Real Tropical Singularities and Bergman Fans

TL;DR

This paper classifies singular real plane tropical curves using subdivisions of Newton polytopes, introduces signed Bergman fans, and explores their combinatorial and parametric properties, advancing understanding of real tropical geometry.

Contribution

It introduces signed Bergman fans and a duality framework for real tropical curves, providing a classification of singular curves of maximal dimensional type.

Findings

Signed Bergman fans generalize positive Bergman fans.

Duality between real tropical curves and signed subdivisions established.

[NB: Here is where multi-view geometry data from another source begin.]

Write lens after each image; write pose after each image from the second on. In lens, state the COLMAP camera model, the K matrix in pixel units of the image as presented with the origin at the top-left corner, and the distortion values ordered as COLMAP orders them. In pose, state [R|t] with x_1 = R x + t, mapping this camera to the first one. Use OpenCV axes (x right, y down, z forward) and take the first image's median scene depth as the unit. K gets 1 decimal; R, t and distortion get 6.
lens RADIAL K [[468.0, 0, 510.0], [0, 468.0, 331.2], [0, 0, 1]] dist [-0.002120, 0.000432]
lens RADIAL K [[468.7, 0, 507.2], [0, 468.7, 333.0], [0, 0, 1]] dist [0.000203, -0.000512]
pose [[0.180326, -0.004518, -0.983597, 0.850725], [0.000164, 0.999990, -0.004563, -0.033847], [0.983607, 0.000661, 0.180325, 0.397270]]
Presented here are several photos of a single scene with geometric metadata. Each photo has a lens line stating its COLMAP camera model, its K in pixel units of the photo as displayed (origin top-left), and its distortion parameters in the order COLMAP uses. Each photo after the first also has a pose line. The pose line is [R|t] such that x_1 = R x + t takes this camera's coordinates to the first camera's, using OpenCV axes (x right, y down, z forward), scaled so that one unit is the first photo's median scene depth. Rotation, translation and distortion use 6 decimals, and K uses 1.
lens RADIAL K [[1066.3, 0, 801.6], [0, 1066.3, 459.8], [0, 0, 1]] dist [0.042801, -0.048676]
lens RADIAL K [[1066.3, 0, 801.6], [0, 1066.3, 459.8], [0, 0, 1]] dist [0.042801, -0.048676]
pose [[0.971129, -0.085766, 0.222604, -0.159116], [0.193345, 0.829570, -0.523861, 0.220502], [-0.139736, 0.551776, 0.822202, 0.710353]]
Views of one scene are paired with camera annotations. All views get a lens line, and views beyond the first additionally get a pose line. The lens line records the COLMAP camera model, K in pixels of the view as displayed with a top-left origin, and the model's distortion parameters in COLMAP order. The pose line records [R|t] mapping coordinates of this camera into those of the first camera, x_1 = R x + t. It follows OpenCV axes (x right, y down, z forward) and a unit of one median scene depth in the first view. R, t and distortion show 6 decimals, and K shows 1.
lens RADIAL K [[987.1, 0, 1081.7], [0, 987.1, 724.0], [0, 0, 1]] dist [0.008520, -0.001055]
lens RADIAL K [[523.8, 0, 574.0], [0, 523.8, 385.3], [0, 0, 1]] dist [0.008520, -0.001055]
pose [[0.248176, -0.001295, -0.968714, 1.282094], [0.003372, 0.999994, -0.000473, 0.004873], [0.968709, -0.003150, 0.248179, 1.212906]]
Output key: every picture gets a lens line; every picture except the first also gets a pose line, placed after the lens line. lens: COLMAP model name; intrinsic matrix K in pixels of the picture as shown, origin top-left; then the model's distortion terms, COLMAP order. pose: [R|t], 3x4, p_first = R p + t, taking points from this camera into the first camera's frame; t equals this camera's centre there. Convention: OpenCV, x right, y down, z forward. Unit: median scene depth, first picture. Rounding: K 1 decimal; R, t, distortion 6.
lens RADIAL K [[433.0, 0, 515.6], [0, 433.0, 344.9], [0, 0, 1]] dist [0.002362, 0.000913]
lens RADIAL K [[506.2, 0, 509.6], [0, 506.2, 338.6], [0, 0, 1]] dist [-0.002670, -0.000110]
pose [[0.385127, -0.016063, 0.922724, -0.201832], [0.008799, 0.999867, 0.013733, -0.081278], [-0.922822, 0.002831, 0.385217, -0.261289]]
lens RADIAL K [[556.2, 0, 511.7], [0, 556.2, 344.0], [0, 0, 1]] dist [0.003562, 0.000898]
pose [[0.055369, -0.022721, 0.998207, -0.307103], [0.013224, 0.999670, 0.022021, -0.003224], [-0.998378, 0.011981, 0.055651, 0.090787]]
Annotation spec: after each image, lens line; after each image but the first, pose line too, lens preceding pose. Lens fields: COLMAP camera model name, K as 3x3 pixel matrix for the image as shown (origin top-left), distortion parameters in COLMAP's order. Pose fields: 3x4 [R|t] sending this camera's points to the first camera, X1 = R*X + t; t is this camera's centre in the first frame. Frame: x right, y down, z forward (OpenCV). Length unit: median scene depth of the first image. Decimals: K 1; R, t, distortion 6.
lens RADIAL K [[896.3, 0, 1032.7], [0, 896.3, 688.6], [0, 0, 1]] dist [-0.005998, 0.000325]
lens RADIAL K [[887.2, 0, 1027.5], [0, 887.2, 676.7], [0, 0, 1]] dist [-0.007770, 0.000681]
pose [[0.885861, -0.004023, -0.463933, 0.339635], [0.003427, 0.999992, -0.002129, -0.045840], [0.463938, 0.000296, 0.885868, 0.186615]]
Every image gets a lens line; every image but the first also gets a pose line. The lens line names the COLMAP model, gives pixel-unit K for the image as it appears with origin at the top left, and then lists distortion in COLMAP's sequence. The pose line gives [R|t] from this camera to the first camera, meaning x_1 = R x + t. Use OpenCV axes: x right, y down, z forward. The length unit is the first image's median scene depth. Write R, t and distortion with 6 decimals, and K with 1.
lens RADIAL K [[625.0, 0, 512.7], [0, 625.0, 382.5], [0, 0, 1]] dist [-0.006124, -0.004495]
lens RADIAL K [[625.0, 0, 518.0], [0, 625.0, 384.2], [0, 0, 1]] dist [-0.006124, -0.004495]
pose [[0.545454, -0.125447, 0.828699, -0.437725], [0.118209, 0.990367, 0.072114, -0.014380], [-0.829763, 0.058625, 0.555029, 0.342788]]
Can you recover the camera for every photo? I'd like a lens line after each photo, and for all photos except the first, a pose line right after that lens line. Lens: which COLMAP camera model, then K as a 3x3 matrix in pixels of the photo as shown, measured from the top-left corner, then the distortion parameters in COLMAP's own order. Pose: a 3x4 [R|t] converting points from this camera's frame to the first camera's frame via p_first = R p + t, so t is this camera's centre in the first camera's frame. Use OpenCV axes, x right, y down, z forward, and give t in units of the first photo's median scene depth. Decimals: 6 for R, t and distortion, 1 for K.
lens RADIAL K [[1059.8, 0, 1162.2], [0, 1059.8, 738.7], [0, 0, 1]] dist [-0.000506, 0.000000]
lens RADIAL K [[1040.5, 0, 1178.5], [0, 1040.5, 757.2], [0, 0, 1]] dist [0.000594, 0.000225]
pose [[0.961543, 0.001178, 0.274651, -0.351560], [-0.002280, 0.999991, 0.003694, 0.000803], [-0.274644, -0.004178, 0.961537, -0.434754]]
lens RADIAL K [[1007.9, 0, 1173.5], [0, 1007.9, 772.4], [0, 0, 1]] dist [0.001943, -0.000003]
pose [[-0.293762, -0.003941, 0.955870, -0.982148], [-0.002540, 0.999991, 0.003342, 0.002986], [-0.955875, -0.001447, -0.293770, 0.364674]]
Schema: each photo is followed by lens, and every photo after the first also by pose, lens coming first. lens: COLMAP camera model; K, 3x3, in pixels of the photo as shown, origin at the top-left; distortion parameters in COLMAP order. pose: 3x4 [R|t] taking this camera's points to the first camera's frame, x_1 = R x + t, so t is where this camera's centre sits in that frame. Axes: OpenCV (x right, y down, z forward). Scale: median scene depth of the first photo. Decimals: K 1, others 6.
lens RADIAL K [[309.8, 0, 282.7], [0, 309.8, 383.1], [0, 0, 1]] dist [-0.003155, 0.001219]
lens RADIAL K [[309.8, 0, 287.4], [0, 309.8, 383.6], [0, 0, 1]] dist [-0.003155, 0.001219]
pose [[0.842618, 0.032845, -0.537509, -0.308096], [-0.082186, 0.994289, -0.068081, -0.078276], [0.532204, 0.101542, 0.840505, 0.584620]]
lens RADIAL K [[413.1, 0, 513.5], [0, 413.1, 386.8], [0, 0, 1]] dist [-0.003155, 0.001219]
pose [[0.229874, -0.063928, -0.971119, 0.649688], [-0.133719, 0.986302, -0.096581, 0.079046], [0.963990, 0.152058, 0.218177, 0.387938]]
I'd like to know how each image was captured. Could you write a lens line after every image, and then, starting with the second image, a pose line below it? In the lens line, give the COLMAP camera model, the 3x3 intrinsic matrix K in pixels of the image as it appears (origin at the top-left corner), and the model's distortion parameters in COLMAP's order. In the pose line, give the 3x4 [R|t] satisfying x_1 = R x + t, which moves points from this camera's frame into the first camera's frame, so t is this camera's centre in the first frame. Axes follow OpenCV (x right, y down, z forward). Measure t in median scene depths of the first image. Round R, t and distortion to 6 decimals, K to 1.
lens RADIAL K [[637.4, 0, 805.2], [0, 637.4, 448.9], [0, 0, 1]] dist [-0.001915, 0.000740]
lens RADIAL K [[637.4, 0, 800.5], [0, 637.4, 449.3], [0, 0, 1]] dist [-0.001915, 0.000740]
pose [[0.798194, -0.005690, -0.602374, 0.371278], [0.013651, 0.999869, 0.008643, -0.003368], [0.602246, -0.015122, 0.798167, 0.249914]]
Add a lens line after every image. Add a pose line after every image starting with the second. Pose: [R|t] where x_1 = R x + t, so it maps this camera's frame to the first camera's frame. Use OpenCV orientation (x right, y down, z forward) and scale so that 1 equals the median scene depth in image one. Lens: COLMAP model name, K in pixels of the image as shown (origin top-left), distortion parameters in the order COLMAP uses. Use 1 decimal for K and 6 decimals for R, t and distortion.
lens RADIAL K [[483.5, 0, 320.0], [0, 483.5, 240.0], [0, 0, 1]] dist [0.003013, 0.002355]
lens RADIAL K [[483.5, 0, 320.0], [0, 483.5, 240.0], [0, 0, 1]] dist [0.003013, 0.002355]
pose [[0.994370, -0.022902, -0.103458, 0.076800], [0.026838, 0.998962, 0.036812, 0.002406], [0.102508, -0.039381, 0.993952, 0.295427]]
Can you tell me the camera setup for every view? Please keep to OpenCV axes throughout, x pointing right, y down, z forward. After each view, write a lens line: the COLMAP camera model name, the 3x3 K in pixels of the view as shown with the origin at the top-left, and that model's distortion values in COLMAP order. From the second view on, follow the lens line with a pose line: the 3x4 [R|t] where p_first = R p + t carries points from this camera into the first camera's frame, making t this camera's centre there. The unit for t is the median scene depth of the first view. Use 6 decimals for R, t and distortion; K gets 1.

Classification of singular real plane tropical curves of maximal dimensional type.

Abstract

In this paper, we classify singular real plane tropical curves by means of subdivisions of Newton polytopes. First, we introduce signed Bergman fans (generalizing positive Bergman fans from [AKW06]) that describe real tropicalizations of real linear spaces ([Tab15]). Then, we establish a duality of real plane tropical curves and signed regular subdivisions of the Newton polytope and explore the combinatorics. We define a signed secondary fan that parametrizes real tropical Laurent polynomials and study the subset providing singular real plane tropical curves. A cone of the signed secondary fan is of maximal dimensional type if its corresponding subdivision contains only marked points ([MMS12a]). These cones parametrize real plane tropical curves. We classify singular real plane tropical curves of maximal dimensional type.